# Exercise:
Rewrite all the text read from the pages in the data below as one numbered list, with each line as its own item and blank lines left out. Leave the pictures out of your answer.

# The data:
══════
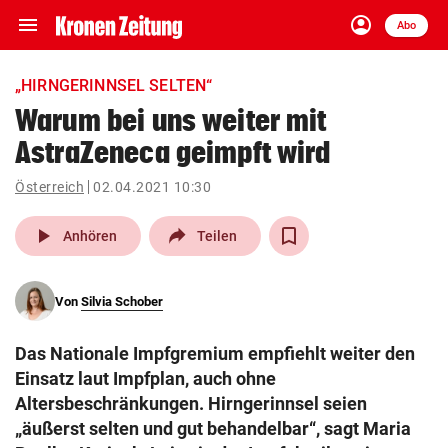
menu
account_circle
Navigation
Anmelden
Abo
close
Schließen
ein-/ausklappen
„HIRNGERINNSEL SELTEN“
Abonnieren
Warum bei uns weiter mit
AstraZeneca geimpft wird
account_circle
arrow_right
Anmelden
Österreich
02.04.2021 10:30
pin_drop
arrow_right
Bundesland auswäh
Wien
play_arrow
Anhören
Teilen
bookmark
Merkliste
Von
Silvia Schober
Suchbegriff
search
Das Nationale Impfgremium empfiehlt weiter den
eingeben
Einsatz laut Impfplan, auch ohne
Altersbeschränkungen. Hirngerinnsel seien
„äußerst selten und gut behandelbar“, sagt Maria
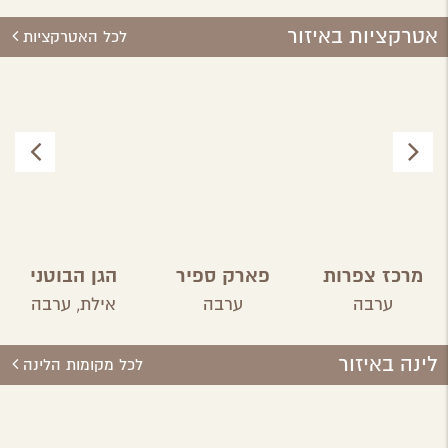
אטרקציות באיזור
לכל האטרקציות
מרכז צפרות
פארק ספיר
הגן הבוטני
בערבה
אילת
ערבה
ערבה
אילת,
ערבה
התיכונה
לינה באיזור
לכל מקומות הלינה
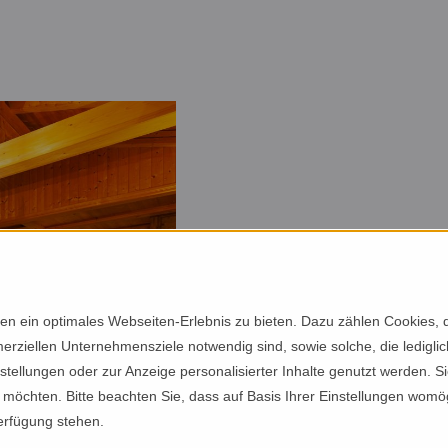
n ein optimales Webseiten-Erlebnis zu bieten. Dazu zählen Cookies, di
erziellen Unternehmensziele notwendig sind, sowie solche, die ledigl
nstellungen oder zur Anzeige personalisierter Inhalte genutzt werden. S
möchten. Bitte beachten Sie, dass auf Basis Ihrer Einstellungen womög
Verfügung stehen.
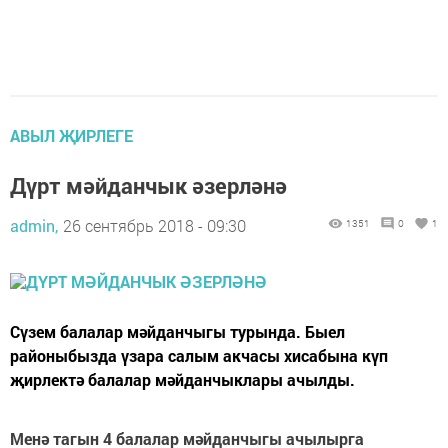
АВЫЛ ҖИРЛЕГЕ
Дүрт мәйданчык әзерләнә
admin,
26 сентябрь 2018 - 09:30
1351
0
1
Сүзем балалар мәйданчыгы турында. Быел
районыбызда үзара салым акчасы хисабына күп
җирлектә балалар мәйданчыклары ачылды.
Менә тагын 4 балалар мәйданчыгы ачылырга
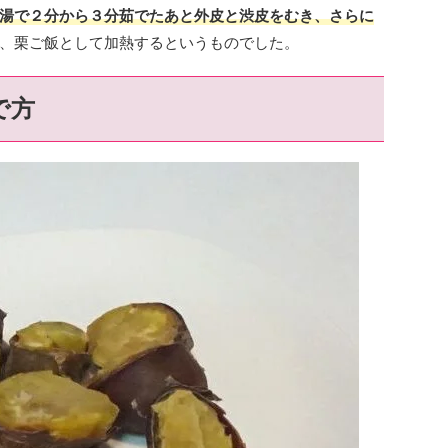
湯で２分から３分茹でたあと外皮と渋皮をむき、さらに
、栗ご飯として加熱するというものでした。
で方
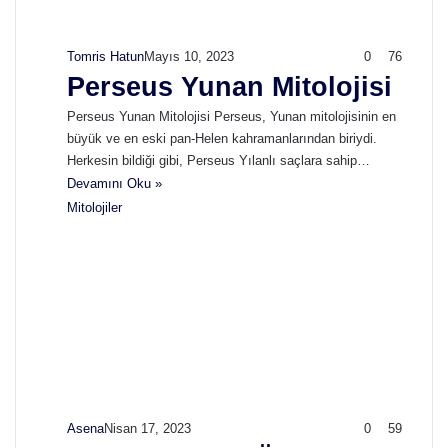
Tomris Hatun
Mayıs 10, 2023
0
76
Perseus Yunan Mitolojisi
Perseus Yunan Mitolojisi Perseus, Yunan mitolojisinin en
büyük ve en eski pan-Helen kahramanlarından biriydi.
Herkesin bildiği gibi, Perseus Yılanlı saçlara sahip…
Devamını Oku »
Mitolojiler
Asena
Nisan 17, 2023
0
59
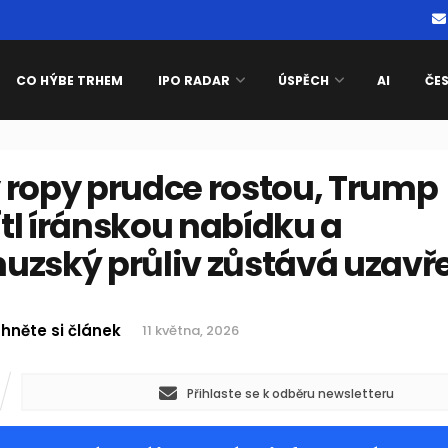
CO HÝBE TRHEM
IPO RADAR
ÚSPĚCH
AI
ČE
 ropy prudce rostou, Trump
tl íránskou nabídku a
uzský průliv zůstává uzavř
hněte si článek
11 května, 2026
Přihlaste se k odběru newsletteru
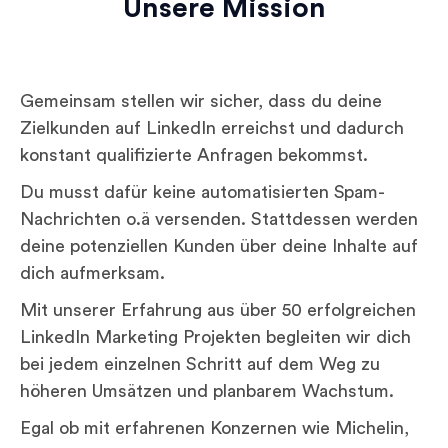
Unsere Mission
Gemeinsam stellen wir sicher, dass du deine
Zielkunden auf LinkedIn erreichst und dadurch
konstant qualifizierte Anfragen bekommst.
Du musst dafür keine automatisierten Spam-
Nachrichten o.ä versenden. Stattdessen werden
deine potenziellen Kunden über deine Inhalte auf
dich aufmerksam.
Mit unserer Erfahrung aus über 50 erfolgreichen
LinkedIn Marketing Projekten begleiten wir dich
bei jedem einzelnen Schritt auf dem Weg zu
höheren Umsätzen und planbarem Wachstum.
Egal ob mit erfahrenen Konzernen wie Michelin,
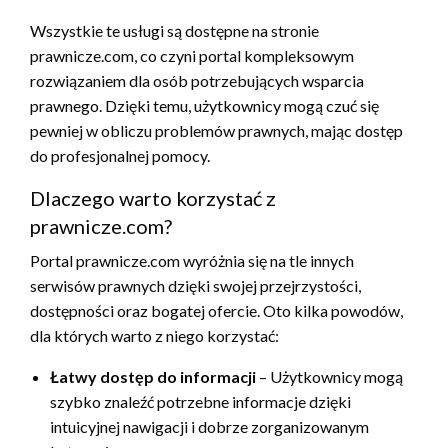
Wszystkie te usługi są dostępne na stronie
prawnicze.com, co czyni portal kompleksowym
rozwiązaniem dla osób potrzebujących wsparcia
prawnego. Dzięki temu, użytkownicy mogą czuć się
pewniej w obliczu problemów prawnych, mając dostęp
do profesjonalnej pomocy.
Dlaczego warto korzystać z
prawnicze.com?
Portal prawnicze.com wyróżnia się na tle innych
serwisów prawnych dzięki swojej przejrzystości,
dostępności oraz bogatej ofercie. Oto kilka powodów,
dla których warto z niego korzystać:
Łatwy dostęp do informacji
– Użytkownicy mogą
szybko znaleźć potrzebne informacje dzięki
intuicyjnej nawigacji i dobrze zorganizowanym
══════
# Written reply:
1. menu
2. account_circle
3. Navigation
4. Anmelden
5. Abo
6. close
7. Schließen
8. ein-/ausklappen
9. „HIRNGERINNSEL SELTEN“
10. Abonnieren
11. Warum bei uns weiter mit
12. AstraZeneca geimpft wird
13. account_circle
14. arrow_right
15. Anmelden
16. Österreich
17. 02.04.2021 10:30
18. pin_drop
19. arrow_right
20. Bundesland auswäh
21. Wien
22. play_arrow
23. Anhören
24. Teilen
25. bookmark
26. Merkliste
27. Von
28. Silvia Schober
29. Suchbegriff
30. search
31. Das Nationale Impfgremium empfiehlt weiter den
32. eingeben
33. Einsatz laut Impfplan, auch ohne
34. Altersbeschränkungen. Hirngerinnsel seien
35. „äußerst selten und gut behandelbar“, sagt Maria
36. אטרקציות באיזור
37. לכל האטרקציות
38. מרכז צפרות
39. פארק ספיר
40. הגן הבוטני
41. בערבה
42. אילת
43. ערבה
44. ערבה
45. אילת,
46. ערבה
47. התיכונה
48. לינה באיזור
49. לכל מקומות הלינה
50. n ein optimales Webseiten-Erlebnis zu bieten. Dazu zählen Cookies, di
51. erziellen Unternehmensziele notwendig sind, sowie solche, die ledigl
52. nstellungen oder zur Anzeige personalisierter Inhalte genutzt werden. S
53. möchten. Bitte beachten Sie, dass auf Basis Ihrer Einstellungen womög
54. Verfügung stehen.
55. АВЫЛ ҖИРЛЕГЕ
56. Дүрт мәйданчык әзерләнә
57. admin,
58. 26 сентябрь 2018 - 09:30
59. 1351
60. 0
61. 1
62. Сүзем балалар мәйданчыгы турында. Быел
63. районыбызда үзара салым акчасы хисабына күп
64. җирлектә балалар мәйданчыклары ачылды.
65. Менә тагын 4 балалар мәйданчыгы ачылырга
66. 湯で２分から３分茹でたあと外皮と渋皮をむき、さらに
67. 、栗ご飯として加熱するというものでした。
68. で方
69. Tomris Hatun
70. Mayıs 10, 2023
71. 0
72. 76
73. Perseus Yunan Mitolojisi
74. Perseus Yunan Mitolojisi Perseus, Yunan mitolojisinin en
75. büyük ve en eski pan-Helen kahramanlarından biriydi.
76. Herkesin bildiği gibi, Perseus Yılanlı saçlara sahip…
77. Devamını Oku »
78. Mitolojiler
79. Asena
80. Nisan 17, 2023
81. 0
82. 59
83. CO HÝBE TRHEM
84. IPO RADAR
85. ÚSPĚCH
86. AI
87. ČE
88.  ropy prudce rostou, Trump
89. tl íránskou nabídku a
90. uzský průliv zůstává uzavř
91. hněte si článek
92. 11 května, 2026
93. Přihlaste se k odběru newsletteru
94. Unsere Mission
95. Gemeinsam stellen wir sicher, dass du deine
96. Zielkunden auf LinkedIn erreichst und dadurch
97. konstant qualifizierte Anfragen bekommst.
98. Du musst dafür keine automatisierten Spam-
99. Nachrichten o.ä versenden. Stattdessen werden
100. deine potenziellen Kunden über deine Inhalte auf
101. dich aufmerksam.
102. Mit unserer Erfahrung aus über 50 erfolgreichen
103. LinkedIn Marketing Projekten begleiten wir dich
104. bei jedem einzelnen Schritt auf dem Weg zu
105. höheren Umsätzen und planbarem Wachstum.
106. Egal ob mit erfahrenen Konzernen wie Michelin,
107. Wszystkie te usługi są dostępne na stronie
108. prawnicze.com, co czyni portal kompleksowym
109. rozwiązaniem dla osób potrzebujących wsparcia
110. prawnego. Dzięki temu, użytkownicy mogą czuć się
111. pewniej w obliczu problemów prawnych, mając dostęp
112. do profesjonalnej pomocy.
113. Dlaczego warto korzystać z
114. prawnicze.com?
115. Portal prawnicze.com wyróżnia się na tle innych
116. serwisów prawnych dzięki swojej przejrzystości,
117. dostępności oraz bogatej ofercie. Oto kilka powodów,
118. dla których warto z niego korzystać:
119. Łatwy dostęp do informacji
120. – Użytkownicy mogą
121. szybko znaleźć potrzebne informacje dzięki
122. intuicyjnej nawigacji i dobrze zorganizowanym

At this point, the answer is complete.